-- SUPPLIED ENTRIES follows --
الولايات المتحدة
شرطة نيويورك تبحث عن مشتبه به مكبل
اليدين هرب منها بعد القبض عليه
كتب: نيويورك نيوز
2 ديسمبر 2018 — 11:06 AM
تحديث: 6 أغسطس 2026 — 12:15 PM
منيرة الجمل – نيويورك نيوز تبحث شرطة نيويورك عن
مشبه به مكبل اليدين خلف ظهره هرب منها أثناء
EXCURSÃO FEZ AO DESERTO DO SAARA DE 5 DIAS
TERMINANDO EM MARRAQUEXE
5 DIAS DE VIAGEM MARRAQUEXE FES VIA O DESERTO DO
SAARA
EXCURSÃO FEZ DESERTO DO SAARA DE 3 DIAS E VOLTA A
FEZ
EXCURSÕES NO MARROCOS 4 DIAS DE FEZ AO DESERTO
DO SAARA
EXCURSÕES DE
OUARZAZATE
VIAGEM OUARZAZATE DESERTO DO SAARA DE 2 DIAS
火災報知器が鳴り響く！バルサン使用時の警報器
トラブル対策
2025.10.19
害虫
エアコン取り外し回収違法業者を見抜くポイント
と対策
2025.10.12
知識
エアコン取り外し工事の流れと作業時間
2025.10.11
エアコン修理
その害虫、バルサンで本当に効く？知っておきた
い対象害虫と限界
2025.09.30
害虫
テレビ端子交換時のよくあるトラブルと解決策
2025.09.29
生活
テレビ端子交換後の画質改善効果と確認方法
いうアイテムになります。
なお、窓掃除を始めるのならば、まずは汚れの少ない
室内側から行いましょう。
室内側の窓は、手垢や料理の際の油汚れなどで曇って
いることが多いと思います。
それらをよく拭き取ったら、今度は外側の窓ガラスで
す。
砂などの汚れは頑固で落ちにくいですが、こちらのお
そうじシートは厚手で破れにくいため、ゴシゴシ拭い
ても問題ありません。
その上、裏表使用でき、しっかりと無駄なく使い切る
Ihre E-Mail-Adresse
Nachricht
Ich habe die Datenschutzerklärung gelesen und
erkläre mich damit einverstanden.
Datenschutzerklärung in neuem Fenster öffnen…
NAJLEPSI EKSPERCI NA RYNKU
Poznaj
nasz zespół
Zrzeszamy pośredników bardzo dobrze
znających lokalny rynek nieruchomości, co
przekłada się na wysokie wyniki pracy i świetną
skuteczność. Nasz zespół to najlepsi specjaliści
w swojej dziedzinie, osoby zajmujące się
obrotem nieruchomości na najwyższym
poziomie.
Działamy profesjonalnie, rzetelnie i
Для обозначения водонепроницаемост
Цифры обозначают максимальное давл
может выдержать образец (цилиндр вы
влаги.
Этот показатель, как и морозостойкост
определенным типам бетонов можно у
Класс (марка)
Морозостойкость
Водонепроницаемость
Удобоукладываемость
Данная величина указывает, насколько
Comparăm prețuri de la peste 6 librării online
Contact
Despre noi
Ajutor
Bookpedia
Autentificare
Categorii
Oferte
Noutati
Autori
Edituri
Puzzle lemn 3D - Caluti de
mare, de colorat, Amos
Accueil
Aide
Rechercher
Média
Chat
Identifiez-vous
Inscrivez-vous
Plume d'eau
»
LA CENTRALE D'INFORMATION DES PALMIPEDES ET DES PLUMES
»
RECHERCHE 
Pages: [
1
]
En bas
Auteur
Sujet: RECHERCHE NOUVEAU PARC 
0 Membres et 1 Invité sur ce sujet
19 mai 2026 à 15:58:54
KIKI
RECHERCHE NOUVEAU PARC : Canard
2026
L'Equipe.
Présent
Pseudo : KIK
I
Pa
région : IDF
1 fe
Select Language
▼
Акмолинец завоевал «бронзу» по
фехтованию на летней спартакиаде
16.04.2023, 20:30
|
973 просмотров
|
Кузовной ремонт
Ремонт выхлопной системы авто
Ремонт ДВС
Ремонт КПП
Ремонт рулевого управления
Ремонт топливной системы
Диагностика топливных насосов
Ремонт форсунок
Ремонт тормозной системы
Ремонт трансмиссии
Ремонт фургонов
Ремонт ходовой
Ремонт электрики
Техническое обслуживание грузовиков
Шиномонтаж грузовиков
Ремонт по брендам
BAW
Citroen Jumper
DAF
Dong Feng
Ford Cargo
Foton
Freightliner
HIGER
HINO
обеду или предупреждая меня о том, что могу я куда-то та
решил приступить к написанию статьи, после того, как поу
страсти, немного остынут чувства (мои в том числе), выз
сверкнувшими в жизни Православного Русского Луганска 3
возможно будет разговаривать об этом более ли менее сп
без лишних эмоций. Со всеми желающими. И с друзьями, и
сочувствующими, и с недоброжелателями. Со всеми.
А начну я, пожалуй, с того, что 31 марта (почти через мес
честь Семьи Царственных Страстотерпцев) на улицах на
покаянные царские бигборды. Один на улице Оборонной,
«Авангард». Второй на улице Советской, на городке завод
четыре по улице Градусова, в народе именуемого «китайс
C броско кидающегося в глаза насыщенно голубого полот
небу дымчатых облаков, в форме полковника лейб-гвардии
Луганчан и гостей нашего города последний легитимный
-- SUPPLIED ENTRIES concluded --
§ **PROBLEM DETAILS**
Set down the rows without any change, from their first line through the line containing "EXCURSÃO FEZ AO DESERTO DO SAARA DE 5 DIAS", both ends included.

§ **YOUR SOLUTION**
الولايات المتحدة
شرطة نيويورك تبحث عن مشتبه به مكبل
اليدين هرب منها بعد القبض عليه
كتب: نيويورك نيوز
2 ديسمبر 2018 — 11:06 AM
تحديث: 6 أغسطس 2026 — 12:15 PM
منيرة الجمل – نيويورك نيوز تبحث شرطة نيويورك عن
مشبه به مكبل اليدين خلف ظهره هرب منها أثناء
EXCURSÃO FEZ AO DESERTO DO SAARA DE 5 DIAS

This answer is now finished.